Ah forgot that I also threw block_on_async in the “synchronous” post_and_reply calls to the agent. Since those would be being used in a synchronous context, with the agent running in the background, would that still cause problems? Otherwise I’m not sure if there is an equivalent solution available to the synchronous post_and_reply of the F# MailboxProcessor.

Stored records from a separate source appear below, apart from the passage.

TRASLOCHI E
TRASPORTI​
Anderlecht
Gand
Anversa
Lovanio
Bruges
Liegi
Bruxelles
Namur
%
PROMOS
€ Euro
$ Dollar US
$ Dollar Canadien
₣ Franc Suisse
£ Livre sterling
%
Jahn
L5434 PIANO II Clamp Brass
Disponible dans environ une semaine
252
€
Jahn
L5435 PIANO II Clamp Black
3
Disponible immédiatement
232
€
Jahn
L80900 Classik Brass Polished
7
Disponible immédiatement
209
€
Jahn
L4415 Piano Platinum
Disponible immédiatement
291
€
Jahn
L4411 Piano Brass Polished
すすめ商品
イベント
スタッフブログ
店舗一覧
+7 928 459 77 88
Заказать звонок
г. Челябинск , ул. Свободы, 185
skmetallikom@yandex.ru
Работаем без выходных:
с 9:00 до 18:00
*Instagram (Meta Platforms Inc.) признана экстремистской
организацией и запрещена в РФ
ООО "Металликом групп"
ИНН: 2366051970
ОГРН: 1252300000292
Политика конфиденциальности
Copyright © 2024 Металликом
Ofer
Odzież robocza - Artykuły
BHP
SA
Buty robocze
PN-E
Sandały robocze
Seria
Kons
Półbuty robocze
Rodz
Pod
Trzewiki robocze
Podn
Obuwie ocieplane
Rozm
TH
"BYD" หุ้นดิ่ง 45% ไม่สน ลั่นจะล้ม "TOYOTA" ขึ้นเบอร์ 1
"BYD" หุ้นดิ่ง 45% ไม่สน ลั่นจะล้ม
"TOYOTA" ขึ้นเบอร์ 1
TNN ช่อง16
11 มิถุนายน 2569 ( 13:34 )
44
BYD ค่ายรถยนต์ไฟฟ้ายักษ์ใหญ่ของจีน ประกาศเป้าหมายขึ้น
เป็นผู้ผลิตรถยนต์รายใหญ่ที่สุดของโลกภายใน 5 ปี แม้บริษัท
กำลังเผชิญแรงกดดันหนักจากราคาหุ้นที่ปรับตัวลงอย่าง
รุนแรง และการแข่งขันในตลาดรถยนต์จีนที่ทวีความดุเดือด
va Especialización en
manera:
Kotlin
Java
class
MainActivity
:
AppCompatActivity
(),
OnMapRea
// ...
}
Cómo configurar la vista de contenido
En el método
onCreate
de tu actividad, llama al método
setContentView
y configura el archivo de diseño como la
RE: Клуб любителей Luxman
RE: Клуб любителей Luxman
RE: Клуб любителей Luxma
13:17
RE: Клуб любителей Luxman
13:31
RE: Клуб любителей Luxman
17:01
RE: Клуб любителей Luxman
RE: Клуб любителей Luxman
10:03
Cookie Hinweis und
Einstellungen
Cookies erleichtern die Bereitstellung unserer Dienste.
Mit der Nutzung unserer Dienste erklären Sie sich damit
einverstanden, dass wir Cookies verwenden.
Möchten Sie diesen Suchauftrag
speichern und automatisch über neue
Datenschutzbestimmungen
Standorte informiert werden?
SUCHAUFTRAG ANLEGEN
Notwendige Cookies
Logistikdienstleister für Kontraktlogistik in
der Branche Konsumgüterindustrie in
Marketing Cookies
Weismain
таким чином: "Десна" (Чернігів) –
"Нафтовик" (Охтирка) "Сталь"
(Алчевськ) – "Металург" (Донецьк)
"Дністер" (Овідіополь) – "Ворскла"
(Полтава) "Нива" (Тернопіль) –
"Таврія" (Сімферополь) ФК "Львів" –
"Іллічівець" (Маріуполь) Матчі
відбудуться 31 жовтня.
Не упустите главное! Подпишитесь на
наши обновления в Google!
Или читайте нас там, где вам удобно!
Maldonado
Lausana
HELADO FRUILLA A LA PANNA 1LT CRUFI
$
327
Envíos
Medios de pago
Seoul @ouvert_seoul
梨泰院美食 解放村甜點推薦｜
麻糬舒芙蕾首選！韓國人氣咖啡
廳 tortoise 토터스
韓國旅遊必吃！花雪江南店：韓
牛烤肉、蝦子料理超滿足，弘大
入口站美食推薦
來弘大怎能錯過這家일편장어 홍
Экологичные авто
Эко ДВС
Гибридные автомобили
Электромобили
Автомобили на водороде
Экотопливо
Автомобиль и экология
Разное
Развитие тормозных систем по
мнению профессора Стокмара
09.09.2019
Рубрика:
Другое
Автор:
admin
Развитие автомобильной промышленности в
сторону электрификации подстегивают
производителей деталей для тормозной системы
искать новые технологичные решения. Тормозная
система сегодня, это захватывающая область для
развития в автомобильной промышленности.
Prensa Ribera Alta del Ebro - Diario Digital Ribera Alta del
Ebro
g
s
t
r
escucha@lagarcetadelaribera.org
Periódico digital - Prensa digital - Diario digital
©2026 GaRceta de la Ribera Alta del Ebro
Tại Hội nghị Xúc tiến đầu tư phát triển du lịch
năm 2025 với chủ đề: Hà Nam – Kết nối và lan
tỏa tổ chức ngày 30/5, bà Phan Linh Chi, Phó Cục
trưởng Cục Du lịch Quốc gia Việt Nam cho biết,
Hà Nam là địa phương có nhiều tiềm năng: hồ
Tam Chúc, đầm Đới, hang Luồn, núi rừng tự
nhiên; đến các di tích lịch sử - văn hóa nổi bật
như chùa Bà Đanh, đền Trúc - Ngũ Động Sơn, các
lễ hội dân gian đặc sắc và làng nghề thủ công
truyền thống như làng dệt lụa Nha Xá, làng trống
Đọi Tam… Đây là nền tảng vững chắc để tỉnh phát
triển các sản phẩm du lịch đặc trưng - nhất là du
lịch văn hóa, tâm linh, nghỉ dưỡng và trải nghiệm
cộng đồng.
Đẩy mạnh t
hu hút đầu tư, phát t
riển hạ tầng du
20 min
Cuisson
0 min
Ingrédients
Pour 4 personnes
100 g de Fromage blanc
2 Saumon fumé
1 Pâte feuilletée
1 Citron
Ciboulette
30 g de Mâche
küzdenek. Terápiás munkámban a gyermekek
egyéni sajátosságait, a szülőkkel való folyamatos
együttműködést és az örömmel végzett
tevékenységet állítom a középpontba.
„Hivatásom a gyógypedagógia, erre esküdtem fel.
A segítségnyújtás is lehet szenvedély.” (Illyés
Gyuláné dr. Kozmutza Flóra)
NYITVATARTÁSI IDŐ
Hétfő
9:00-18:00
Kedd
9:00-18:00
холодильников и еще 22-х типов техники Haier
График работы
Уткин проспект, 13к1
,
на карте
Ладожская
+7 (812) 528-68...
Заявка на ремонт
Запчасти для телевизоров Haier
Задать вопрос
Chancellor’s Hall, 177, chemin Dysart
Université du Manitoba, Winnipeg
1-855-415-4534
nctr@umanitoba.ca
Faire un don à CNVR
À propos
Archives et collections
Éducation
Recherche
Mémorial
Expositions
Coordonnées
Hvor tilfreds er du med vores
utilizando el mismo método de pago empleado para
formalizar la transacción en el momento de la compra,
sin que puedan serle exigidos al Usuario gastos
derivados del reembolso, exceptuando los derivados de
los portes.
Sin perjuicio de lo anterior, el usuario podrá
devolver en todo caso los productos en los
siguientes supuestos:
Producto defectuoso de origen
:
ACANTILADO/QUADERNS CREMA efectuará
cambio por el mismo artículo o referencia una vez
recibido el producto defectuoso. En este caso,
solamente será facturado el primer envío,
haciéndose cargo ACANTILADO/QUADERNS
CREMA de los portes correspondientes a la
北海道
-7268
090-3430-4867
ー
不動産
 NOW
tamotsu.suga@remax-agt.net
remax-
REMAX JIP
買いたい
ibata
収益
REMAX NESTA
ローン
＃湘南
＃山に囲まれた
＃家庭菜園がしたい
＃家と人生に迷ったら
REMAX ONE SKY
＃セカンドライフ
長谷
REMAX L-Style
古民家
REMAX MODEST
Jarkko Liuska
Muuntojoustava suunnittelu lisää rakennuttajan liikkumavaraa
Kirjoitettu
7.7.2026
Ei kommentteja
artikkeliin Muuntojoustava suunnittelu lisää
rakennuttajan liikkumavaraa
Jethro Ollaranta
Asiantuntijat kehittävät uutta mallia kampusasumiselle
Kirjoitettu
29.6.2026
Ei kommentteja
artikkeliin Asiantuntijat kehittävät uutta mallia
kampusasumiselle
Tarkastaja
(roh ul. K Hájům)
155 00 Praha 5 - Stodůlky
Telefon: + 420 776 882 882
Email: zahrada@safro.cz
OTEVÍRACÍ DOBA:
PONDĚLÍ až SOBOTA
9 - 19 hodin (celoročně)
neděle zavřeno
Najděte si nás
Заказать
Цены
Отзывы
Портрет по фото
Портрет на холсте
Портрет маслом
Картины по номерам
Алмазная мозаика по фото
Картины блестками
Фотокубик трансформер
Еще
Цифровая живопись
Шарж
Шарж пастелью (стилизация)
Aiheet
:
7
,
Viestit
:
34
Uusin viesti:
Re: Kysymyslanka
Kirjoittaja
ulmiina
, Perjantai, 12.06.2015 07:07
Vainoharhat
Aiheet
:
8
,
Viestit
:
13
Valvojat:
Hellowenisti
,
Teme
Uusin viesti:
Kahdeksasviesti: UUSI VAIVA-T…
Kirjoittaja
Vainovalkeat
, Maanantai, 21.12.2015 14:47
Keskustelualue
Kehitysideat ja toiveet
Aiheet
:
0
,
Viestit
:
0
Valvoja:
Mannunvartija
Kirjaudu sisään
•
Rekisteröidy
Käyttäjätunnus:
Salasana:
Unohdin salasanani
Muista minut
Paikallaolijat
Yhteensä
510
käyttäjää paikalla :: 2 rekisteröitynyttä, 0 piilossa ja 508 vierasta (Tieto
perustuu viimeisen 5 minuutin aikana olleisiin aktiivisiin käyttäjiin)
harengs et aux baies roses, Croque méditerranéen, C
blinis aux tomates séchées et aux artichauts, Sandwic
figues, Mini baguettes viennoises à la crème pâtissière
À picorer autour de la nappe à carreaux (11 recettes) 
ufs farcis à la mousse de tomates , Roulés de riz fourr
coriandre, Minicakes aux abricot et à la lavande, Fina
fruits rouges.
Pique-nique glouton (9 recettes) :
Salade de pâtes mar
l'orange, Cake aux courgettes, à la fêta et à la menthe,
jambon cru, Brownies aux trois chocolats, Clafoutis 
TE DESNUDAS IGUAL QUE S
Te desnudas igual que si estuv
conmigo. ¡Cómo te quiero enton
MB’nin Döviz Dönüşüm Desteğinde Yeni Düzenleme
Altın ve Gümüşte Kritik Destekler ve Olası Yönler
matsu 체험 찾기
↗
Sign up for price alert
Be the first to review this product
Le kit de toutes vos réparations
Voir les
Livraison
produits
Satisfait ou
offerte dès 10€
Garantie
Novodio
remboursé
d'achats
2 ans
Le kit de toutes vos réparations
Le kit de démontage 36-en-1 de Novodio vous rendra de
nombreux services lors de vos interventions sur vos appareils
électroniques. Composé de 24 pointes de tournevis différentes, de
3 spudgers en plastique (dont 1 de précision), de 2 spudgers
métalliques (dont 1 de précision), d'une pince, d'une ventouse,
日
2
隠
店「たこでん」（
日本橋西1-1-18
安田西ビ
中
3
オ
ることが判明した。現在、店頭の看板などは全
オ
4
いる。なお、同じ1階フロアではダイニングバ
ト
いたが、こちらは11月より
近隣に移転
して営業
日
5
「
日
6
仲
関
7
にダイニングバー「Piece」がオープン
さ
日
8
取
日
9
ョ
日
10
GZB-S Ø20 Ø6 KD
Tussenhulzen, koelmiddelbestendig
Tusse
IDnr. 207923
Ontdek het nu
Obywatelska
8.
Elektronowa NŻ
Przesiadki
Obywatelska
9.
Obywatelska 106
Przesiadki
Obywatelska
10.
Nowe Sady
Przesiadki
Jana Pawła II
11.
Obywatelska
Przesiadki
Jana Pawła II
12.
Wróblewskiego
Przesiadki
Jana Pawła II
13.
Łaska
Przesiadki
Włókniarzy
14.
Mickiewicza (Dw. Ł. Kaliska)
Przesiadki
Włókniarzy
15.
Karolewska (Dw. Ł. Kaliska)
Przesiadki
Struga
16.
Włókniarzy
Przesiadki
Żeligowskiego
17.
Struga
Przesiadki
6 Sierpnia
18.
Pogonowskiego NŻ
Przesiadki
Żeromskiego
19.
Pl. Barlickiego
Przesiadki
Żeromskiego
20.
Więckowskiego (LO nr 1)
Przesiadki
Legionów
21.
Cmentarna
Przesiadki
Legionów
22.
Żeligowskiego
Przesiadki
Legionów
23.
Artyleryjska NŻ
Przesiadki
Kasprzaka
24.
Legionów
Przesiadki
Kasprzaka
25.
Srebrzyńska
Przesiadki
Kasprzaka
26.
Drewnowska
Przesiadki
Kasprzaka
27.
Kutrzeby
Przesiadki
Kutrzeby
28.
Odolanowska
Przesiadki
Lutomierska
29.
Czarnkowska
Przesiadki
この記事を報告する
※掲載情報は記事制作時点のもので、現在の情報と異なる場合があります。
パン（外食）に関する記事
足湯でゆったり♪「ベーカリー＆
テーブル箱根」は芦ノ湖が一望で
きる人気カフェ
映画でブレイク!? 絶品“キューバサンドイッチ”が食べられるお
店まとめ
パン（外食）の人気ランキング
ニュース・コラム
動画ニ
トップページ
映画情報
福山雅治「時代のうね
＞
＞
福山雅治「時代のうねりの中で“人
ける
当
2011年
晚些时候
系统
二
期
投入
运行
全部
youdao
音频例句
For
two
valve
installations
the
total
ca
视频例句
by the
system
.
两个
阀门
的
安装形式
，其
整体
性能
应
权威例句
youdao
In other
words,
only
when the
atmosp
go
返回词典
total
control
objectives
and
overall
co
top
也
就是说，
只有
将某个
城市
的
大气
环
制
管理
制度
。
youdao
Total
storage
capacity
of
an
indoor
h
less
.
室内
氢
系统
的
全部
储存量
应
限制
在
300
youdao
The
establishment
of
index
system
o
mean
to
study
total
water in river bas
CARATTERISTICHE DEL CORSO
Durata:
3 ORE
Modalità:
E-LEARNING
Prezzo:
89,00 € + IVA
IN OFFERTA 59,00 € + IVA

I think the key thing is what thread you’re running block_on_async from. I don’t remember the exact rules, but fortunately, if you call block_on_async where you aren’t supposed to, you at least get an exception instead of, say, deadlock (excerpt from thread_safe.ml):

  (* We disallow calling [block_on_async] if the caller is running inside async.  This can
     happen if one is the scheduler, or if one is in some other thread that has used, e.g.
     [run_in_async] to call into async and run a cycle.  We do however, want to allow the
     main thread to call [block_on_async], in which case it should release the lock and
     allow the scheduler, which is running in another thread, to run. *)
  if i_am_the_scheduler t || (am_holding_lock t && not (is_main_thread ()))
  then raise_s [%message "called [block_on_async] from within async"];

Oh thanks, I should have just checked the source myself I guess. I haven’t gotten around to testing out the _sync versions yet, but it sounds like they might work for the intended purpose from that blurb. I’ll have to make a similar note/caution about never calling it from within an async thread though of course.

I just skimmed this but FYI: IME you don’t want an async agent but, rather, a bounded async message queue with async enqueue and dequeue that suspends until there is room in that queue. Otherwise you have no back pressure and slow intermediate agents become a memory leak.